Dumm ist die Deutsche Bahn ja nicht
Vielleicht konnte die Bahn die Kritik an ihrer Unpünktlichkeit ja selbst nicht mehr hören. Zuletzt ging ja sogar die Politik auf die Barrikaden. Da werden jetzt also ein paar Zahlen veröffentlicht, die intern sowieso schon gesammelt und ausgewertet wurden. Umständlich ist das gewiss nicht für die Bahn und deshalb auch keine besondere Leistung. Aber es vermittelt eben das Gefühl, dass die Bahn das Problem ernst nimmt und mit offenen Karten spielt. Nicht mutig, eher Image-Politur.

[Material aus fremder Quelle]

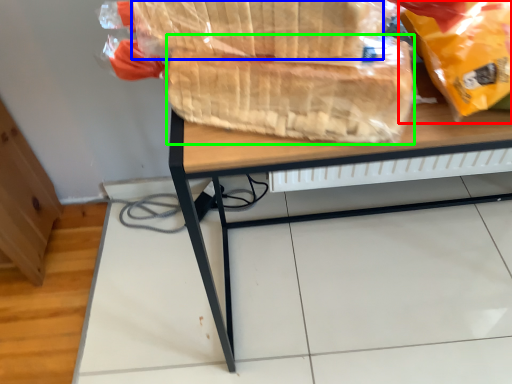
Question: Estimate the real-world distances between objects in this image. Which object is closer to plastic bag (highlighted by a red box), bread (highlighted by a blue box) or bread (highlighted by a green box)?

Choices:
 (A) bread
 (B) bread

Answer: (B)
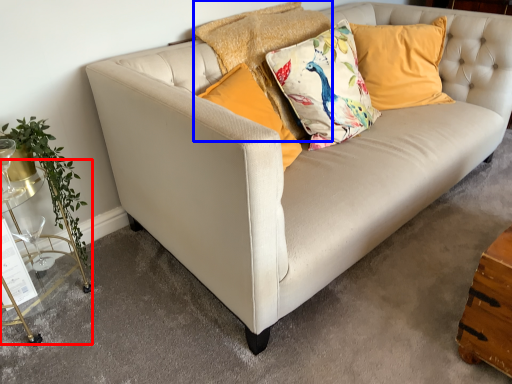
Question: Which object is closer to the camera taking this photo, table (highlighted by a red box) or pillow (highlighted by a blue box)?

Choices:
 (A) table
 (B) pillow

Answer: (A)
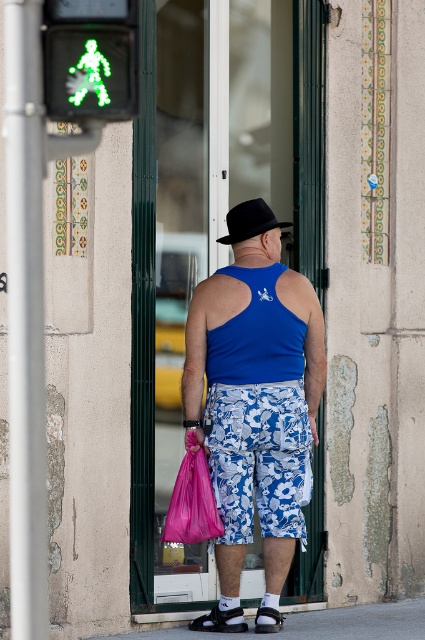
Question: Considering the real-world distances, which object is closest to the blue floral shorts at center?

Choices:
 (A) purple plastic bag at lower center
 (B) blue fabric tank top at center

Answer: (B)

Question: Which of these objects is positioned farthest from the blue floral shorts at center?

Choices:
 (A) green led pedestrian at upper left
 (B) blue fabric tank top at center
 (C) blue matte tank top at center

Answer: (A)

Question: Is blue floral shorts at center wider than purple plastic bag at lower center?

Choices:
 (A) no
 (B) yes

Answer: (B)

Question: Does green led pedestrian at upper left have a greater width compared to purple plastic bag at lower center?

Choices:
 (A) yes
 (B) no

Answer: (B)

Question: Is green led pedestrian at upper left positioned before blue matte tank top at center?

Choices:
 (A) no
 (B) yes

Answer: (B)

Question: Which point is farther to the camera?

Choices:
 (A) black felt hat at center
 (B) blue matte tank top at center
 (C) blue floral shorts at center

Answer: (A)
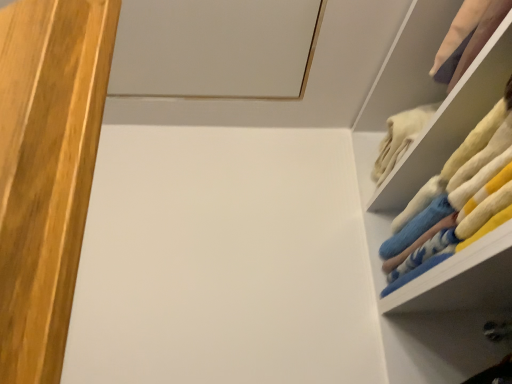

Ähnlich wie beim Twitter-Kanal der Bahn, bei dem Probleme besprochen aber selten gelöst werden können, wird sich auch durch die neue Statistik nichts ändern. Die Züge bleiben per Kunden-Definition verspätet. Und die Definition der Bahn ist eh eine andere. Da ist das mit den Verspätungen gar nicht so wild. Am Ende entscheidet die Bahn, wann ein Zug verspätet ist, und veröffentlicht einen schwammigen Durchschnittswert. Der Kunde, dessen Mobilität, Termine und Befindlichkeiten im individuellen Fall durcheinandergewirbelt werden, bleibt auf/an der Strecke.
Eines sollte klar sein: Die Pünktlichkeitsstatistik der Bahn ist nur ein Zahlenwerk, keine Pünktlichkeitsoffensive. Sie sorgt nicht für mehr Verlässlichkeit oder dafür, dass zahlende Kunden eine Dienstleistung wie vorgesehen in Anspruch nehmen können. Sie bietet dem Kunden keine Optionen. Sie soll lediglich Offenheit vorgaukeln, nörgelnde Kunden ruhigstellen, Kritik kleinhalten. Mehr nicht.